Much is censored. One Meta document called “Child Safety on Messenger” begins with the words: “Warning: This program contains descriptions of abuse that may be disturbing.” All of the following pages save one are blacked out.
A 2019 report called “Suicide & Self-Injury on Instagram” is completely blacked out.
Of an 83-page internal report on Instagram addiction, 17 pages are available. The rest are “highly confidential.”
Virtually every report hides pages from public view. But this is not the only way in which the Facebook Files remind of the Epstein Files. They expose the operations of the same global forces that allowed Epstein’s global child-trafficking ring to flourish, and enabled the men in charge of vast, flickering social media empires to accumulate trillions of dollars.
Everything rests on the flagrant, systematic exploitation of children: their innocence, the ease with which they can be seduced, their total helplessness in the face of bells and whistles.
Trafficking in and abusing children on an unprecedented scale. It is the untold story of our times.
The result is a generation that has been kneecapped. I teach English literature at a university. I can tell you this from direct experience. Over the past 15 years, I and my colleagues have witnessed an incredible erosion in student literacy skills. To put that in plain English: they cannot read. They simply haven’t the attention span or the patience or the time.
And that’s the English majors.
One Facebook memo speaks directly to the distraction economy. Dedicated to Push notifications,it notes, “in academic experiments, smartphone notifications caused inattention and hyperactivity among teens, and they reduced productivity and well-being.”
“People who experience problematic use receive more push notifications per month, and respond to those notifications more often….Though they also respond more quickly,” it continues, ending on a hopeful note.
Observations like these are the tip of the iceberg: the widespread decline in the ability to think has created, of course, subpopulations incapable of detecting a rabbit hole before they’ve fallen into one.
Both outside and in the LA courthouse is a large group of parents who have lost children, mostly their teenaged girls, to suicide, anorexia, or drug-laced encounters with strange men — the consequences of an obsession with the endless scrolls of Instagram and TikTok that, the lawsuit alleges, was deliberately created by the engineers of these platforms and their algorithms.

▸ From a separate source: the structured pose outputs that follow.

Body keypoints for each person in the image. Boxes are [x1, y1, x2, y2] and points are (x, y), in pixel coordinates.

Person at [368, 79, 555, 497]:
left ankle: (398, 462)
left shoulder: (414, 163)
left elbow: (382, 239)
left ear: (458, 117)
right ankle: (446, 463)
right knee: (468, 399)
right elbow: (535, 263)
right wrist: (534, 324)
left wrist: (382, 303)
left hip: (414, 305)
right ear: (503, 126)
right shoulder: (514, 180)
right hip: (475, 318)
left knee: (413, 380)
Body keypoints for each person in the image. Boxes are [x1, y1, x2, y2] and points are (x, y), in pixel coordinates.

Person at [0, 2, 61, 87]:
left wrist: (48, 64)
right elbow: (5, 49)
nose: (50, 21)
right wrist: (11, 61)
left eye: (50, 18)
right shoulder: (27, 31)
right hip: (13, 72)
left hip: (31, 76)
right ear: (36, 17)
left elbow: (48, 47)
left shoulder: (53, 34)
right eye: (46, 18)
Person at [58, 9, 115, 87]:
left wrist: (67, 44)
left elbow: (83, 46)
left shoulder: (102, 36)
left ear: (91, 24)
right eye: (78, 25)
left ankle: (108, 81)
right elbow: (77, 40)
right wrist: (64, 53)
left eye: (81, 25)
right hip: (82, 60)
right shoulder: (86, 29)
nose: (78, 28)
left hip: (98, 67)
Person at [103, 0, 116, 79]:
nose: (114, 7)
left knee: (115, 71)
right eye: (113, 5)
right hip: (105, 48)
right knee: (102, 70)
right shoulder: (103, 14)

An October 2023 Instagram paper called “Teen Support for SSI and ED” (Suicidal Self-Injury and Eating Disorders) also comes with a warning: “Note that this work contains sensitive (*potentially triggering) content materials. For internal use only, please do not distribute.” The images, selfies of starving children posted to Instagram, are indeed horrific.

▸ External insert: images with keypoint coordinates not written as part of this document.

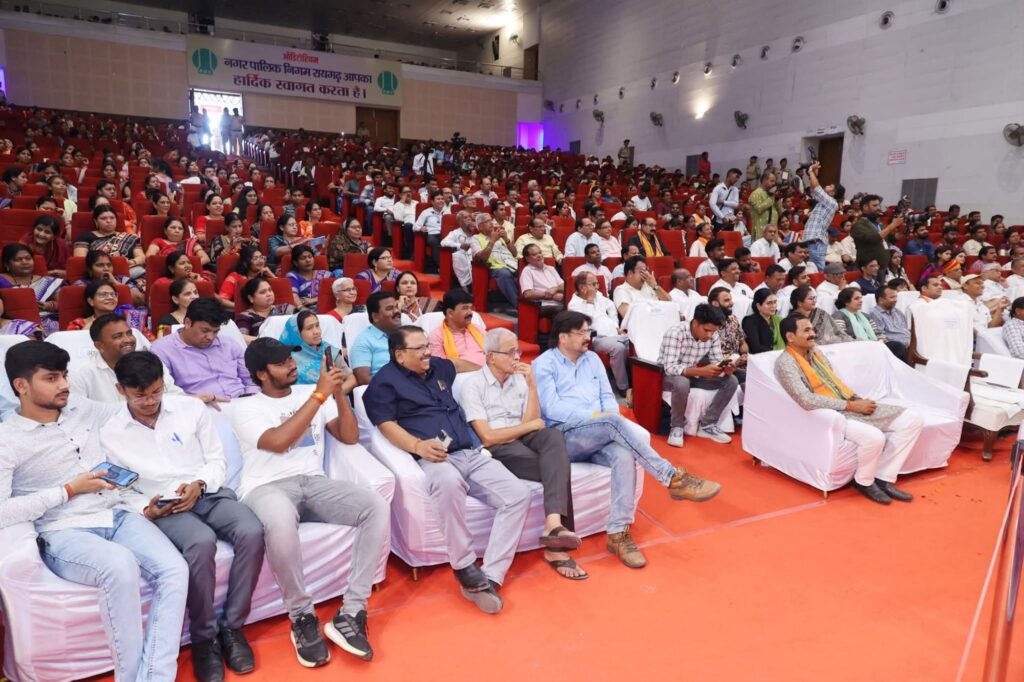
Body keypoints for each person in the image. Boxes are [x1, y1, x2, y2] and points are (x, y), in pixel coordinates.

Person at [0, 341, 188, 680]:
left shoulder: (80, 407)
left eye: (65, 375)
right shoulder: (6, 440)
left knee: (174, 569)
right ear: (21, 386)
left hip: (116, 513)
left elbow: (129, 405)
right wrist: (69, 490)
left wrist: (195, 402)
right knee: (120, 565)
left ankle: (156, 676)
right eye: (52, 378)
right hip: (63, 530)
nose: (64, 385)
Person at [100, 351, 265, 681]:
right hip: (165, 507)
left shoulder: (190, 409)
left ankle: (232, 627)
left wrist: (199, 484)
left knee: (252, 530)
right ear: (120, 390)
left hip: (207, 491)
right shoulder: (109, 432)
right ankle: (204, 638)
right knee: (201, 542)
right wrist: (146, 509)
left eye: (156, 391)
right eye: (140, 395)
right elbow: (117, 489)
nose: (150, 401)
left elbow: (217, 460)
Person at [232, 338, 389, 664]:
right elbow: (277, 442)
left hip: (313, 483)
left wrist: (338, 395)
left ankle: (352, 612)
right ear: (261, 374)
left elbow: (349, 436)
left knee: (374, 505)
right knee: (279, 519)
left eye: (290, 359)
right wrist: (319, 395)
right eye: (281, 363)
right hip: (266, 487)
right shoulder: (244, 407)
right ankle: (302, 616)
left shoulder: (311, 393)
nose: (291, 366)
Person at [364, 326, 531, 613]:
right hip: (434, 458)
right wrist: (417, 446)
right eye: (419, 349)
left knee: (518, 494)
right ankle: (464, 565)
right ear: (400, 355)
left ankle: (491, 576)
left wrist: (486, 369)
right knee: (448, 482)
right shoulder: (383, 384)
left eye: (427, 346)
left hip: (470, 452)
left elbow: (455, 364)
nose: (427, 352)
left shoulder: (436, 368)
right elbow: (386, 425)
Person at [535, 311, 721, 568]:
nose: (588, 337)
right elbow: (551, 409)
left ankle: (618, 534)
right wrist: (599, 418)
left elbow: (607, 396)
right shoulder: (544, 364)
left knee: (623, 454)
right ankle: (672, 477)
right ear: (563, 337)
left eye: (589, 331)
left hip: (599, 430)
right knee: (612, 422)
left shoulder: (592, 359)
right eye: (582, 332)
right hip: (565, 436)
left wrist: (607, 416)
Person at [460, 328, 586, 580]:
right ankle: (556, 551)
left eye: (517, 351)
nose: (517, 357)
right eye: (510, 352)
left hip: (523, 435)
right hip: (498, 444)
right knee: (557, 468)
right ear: (491, 356)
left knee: (553, 436)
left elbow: (534, 421)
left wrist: (532, 385)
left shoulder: (519, 378)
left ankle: (553, 524)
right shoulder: (472, 385)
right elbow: (487, 436)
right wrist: (528, 426)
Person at [774, 315, 923, 504]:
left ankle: (883, 477)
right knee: (874, 437)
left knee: (912, 420)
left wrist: (856, 399)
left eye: (812, 329)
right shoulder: (785, 363)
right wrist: (851, 405)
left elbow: (835, 384)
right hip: (829, 414)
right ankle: (864, 481)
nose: (813, 334)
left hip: (847, 404)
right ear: (790, 337)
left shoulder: (815, 353)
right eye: (807, 330)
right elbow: (806, 399)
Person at [657, 303, 741, 446]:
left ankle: (707, 425)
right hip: (667, 377)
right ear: (695, 323)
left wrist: (724, 369)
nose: (709, 335)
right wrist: (700, 371)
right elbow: (669, 368)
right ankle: (676, 427)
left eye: (713, 331)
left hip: (693, 375)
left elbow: (716, 361)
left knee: (731, 380)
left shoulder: (713, 335)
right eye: (706, 330)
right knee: (682, 382)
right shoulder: (676, 332)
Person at [152, 297, 257, 406]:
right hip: (200, 407)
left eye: (215, 331)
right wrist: (193, 400)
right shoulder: (162, 350)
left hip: (243, 403)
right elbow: (165, 395)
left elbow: (251, 381)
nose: (210, 337)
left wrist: (251, 398)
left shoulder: (229, 344)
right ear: (187, 323)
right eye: (205, 330)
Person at [68, 313, 180, 401]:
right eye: (118, 336)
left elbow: (175, 395)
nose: (128, 340)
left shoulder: (151, 363)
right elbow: (79, 413)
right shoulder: (82, 375)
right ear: (100, 346)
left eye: (129, 333)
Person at [568, 271, 631, 398]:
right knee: (618, 348)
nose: (597, 287)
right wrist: (590, 302)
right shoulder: (573, 305)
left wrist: (616, 326)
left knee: (635, 342)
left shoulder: (599, 296)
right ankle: (623, 387)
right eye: (594, 284)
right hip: (596, 338)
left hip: (614, 334)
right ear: (582, 287)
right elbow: (587, 321)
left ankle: (637, 384)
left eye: (597, 283)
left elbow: (611, 306)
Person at [279, 310, 355, 391]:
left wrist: (334, 394)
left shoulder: (328, 351)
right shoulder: (285, 358)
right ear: (297, 334)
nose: (317, 331)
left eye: (317, 326)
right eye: (309, 328)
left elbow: (351, 378)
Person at [0, 242, 63, 335]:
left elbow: (63, 304)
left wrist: (49, 305)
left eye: (28, 258)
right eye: (18, 259)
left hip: (46, 322)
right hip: (14, 323)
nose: (24, 262)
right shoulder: (1, 280)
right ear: (7, 264)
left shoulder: (48, 282)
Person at [73, 204, 146, 281]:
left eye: (112, 218)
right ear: (96, 221)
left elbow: (141, 257)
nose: (109, 221)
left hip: (128, 272)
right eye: (103, 218)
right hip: (99, 275)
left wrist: (130, 262)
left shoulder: (130, 238)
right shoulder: (85, 237)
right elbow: (80, 260)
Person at [351, 291, 403, 384]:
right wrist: (396, 386)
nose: (396, 311)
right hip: (388, 389)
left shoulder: (406, 335)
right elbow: (363, 379)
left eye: (396, 307)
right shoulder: (363, 341)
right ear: (375, 317)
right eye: (389, 308)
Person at [428, 288, 486, 371]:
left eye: (471, 308)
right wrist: (480, 369)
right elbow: (441, 367)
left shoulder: (477, 329)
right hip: (461, 376)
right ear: (450, 313)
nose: (470, 312)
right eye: (465, 308)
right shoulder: (436, 336)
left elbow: (494, 351)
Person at [470, 214, 519, 310]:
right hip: (494, 268)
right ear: (480, 227)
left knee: (527, 269)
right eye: (487, 221)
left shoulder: (500, 236)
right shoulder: (475, 239)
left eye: (491, 220)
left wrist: (507, 240)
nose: (491, 223)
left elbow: (515, 253)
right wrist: (492, 241)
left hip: (512, 265)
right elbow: (482, 258)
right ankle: (519, 306)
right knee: (504, 273)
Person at [801, 162, 839, 272]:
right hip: (813, 241)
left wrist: (810, 171)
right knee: (812, 271)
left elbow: (817, 188)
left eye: (830, 186)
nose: (827, 185)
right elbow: (814, 189)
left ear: (833, 192)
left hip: (816, 242)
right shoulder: (824, 201)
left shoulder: (832, 202)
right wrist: (813, 174)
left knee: (818, 271)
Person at [851, 195, 902, 270]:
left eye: (879, 205)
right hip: (868, 268)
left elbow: (891, 238)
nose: (878, 208)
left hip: (882, 268)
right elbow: (873, 238)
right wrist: (892, 226)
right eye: (875, 205)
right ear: (865, 207)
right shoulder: (859, 225)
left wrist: (902, 231)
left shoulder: (879, 223)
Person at [217, 244, 275, 310]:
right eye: (255, 258)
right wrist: (242, 307)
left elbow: (281, 296)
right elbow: (222, 301)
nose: (260, 261)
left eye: (261, 257)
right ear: (245, 263)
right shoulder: (234, 277)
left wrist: (272, 275)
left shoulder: (266, 276)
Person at [519, 244, 565, 316]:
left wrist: (555, 289)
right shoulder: (527, 271)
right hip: (543, 305)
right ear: (527, 259)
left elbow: (564, 286)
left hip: (561, 302)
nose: (539, 255)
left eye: (540, 252)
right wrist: (552, 296)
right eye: (534, 254)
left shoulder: (551, 269)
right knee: (566, 310)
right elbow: (528, 294)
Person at [868, 284, 911, 362]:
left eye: (896, 297)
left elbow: (905, 330)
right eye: (892, 297)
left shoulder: (897, 311)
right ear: (881, 300)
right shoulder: (874, 314)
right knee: (899, 346)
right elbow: (880, 337)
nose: (895, 300)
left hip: (908, 343)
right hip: (893, 346)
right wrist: (905, 342)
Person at [21, 214, 68, 278]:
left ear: (53, 237)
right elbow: (19, 268)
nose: (41, 234)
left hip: (54, 279)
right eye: (39, 229)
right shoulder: (25, 242)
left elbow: (68, 270)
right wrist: (50, 272)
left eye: (47, 232)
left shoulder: (61, 245)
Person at [285, 244, 331, 311]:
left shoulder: (325, 275)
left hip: (327, 310)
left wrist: (313, 300)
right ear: (295, 263)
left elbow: (333, 294)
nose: (308, 260)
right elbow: (293, 295)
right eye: (303, 258)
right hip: (303, 311)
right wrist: (302, 308)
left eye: (310, 257)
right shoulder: (293, 276)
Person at [439, 210, 477, 290]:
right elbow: (443, 242)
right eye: (465, 217)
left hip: (475, 258)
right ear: (460, 223)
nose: (469, 219)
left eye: (469, 217)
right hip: (463, 259)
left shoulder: (476, 232)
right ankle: (466, 287)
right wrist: (460, 246)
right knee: (458, 255)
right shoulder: (455, 233)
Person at [412, 190, 447, 272]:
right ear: (432, 202)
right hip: (431, 234)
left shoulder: (447, 212)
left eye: (442, 199)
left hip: (444, 234)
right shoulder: (426, 212)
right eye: (438, 199)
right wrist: (420, 228)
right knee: (434, 241)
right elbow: (415, 226)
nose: (441, 201)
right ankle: (442, 267)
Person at [743, 288, 784, 354]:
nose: (773, 306)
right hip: (760, 357)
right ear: (758, 306)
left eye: (775, 302)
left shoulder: (780, 320)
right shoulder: (750, 321)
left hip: (780, 355)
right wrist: (776, 353)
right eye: (769, 303)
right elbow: (756, 347)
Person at [749, 170, 780, 242]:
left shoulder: (771, 194)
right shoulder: (756, 193)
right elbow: (759, 209)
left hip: (773, 232)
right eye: (772, 181)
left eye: (774, 181)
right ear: (764, 180)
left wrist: (777, 199)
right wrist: (771, 198)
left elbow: (779, 212)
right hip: (760, 232)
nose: (774, 183)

The paper discusses the failure of this enormously sophisticated tech platform to block harmful content from circulating among children, and to block its tens of millions of underage (under 13) accounts in the first place.
There are myriad documents on the same theme.
The reasons come down to one word: profit. From the expense of the staff required to review accounts to the loss of advertising revenue.
The ban on under-16s on social media platforms in Australia makes clear that nothing will change without legislation. Since it took effect, 4.7 million accounts have been shut down. When it comes to the calculation of harm to children versus revenues, children lose. Every single time.
We have all lost much more than we seem to know, even with the catastrophic consequences all around us, all the time, as though on an infinite loop.